Over and over again, he has been able to
solve highly complex scientific and technical
problems within a few
weeks to
months that all
expert companies around the world had been failing at for several years before. He achieves this by not using the standard recipes, but deeply analyzing, "feeling", the
essence of the problem, learning and understanding the
"grammar" of its domain, and
systematically and pragmatically developing the
one and only best solution.
Molaskes has met a fair number of
people (and studied many more) who are generally
considered very intelligent, but who upon closer inspection only appear relatively good in a
tiny band of the whole spectrum of human potential, while
overall they are
mediocre at best.
Only a tiny portion of mankind today does not follow the
severely limiting dogmas that are commonly believed, and thus taught and repeated over and over by society.
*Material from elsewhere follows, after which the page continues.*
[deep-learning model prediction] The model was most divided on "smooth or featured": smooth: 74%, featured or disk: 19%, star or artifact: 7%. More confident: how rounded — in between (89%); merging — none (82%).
While a
division of labor is indeed a helpful strategy within a society, mankind has developed extremely
unhealthy ideologies from it, which prevent all but very few individuals from fully developing their
whole human potential.
There is
only one world, everything naturally is connected to many other things, and just a few steps connect actually everything with everything else, and we all have
only one brain, and there is
hardly any actual difference in our potentials.
Most people still cling to ancient (religious) and/or modern ("genetics")
legitimization lies of oppression whereby people be
by birth meant to be
superior or
inferior, to be
rulers or
to be ruled, and so on, which leads them to react to statements such as "X is very intelligent" in
rigid ways of
envy,
disapproval or
rebellion, or on the contrary, of sheepish
devotion or uncritical
followership, instead of rather seeing it as a
positive example that they should try to
learn from as best as possible, and potentially even
surpass one day.
While most of mankind spends their "free time" with watching
TV,
playing computer games, board games, or
sports (or even just watching sports),
reading "literature", going to
parties and on
vacations, suffering in one of the many forms of
relationship drama (loneliness, unhappy love, jealousy, gossip, ...), consuming
drugs (alcohol, tobacco, coffee, ...) that
distort their perception and cognition, and so on and on,
Molaskes almost literally all the time is actively
learning researching, and
developing, and all that
strategically planned, finding the
best sources for each new field and reading each book, each manual quite literally
cover to cover from the first to the last sentence, actually
thinking about each sentence (very frequently pausing and sometimes rewinding video and audio sources),
integrating all new information applying
eclecticistic filtering,
epistemological scrutiny and skepticism, and
interdisciplinary interconnecting.
Not to speak of how much time and energy a large portion of mankind wastes in
wage slavery and other forms of
working for money — instead of
strategically developing ways to
minimize (like for instance Molaskes) this grave loss of life time and energy, which also is mostly completely unnecessarsy, as very most work is not really positively productive in the real world but is only "necessary" for the money system itself and the structures of oppression that employ it.
Molases so far has
never met anybody, nor read about
anybody, who even remotely has followed such a consistent path of
cybernetically maximizing negentropy, who like him has a
logically fully consistent understanding of the world and follows it
incorruptedly consequentially. Therefore he
must assume that he is
in fact the most intelligent and wisest being on Earth, as long as he does not come across
proof to the contrary. Of course he
starts his
children where he has arrived after decades of hard work, and is full of hope that they will
surpass him greatly in due time. But likewise he hopes, and works hard towards this goal, that
his example will represent just the
average Joe of
mankind's future, and that
you, the reader, may already today be inspired by his example and follow it, ideally surpassing him yourself.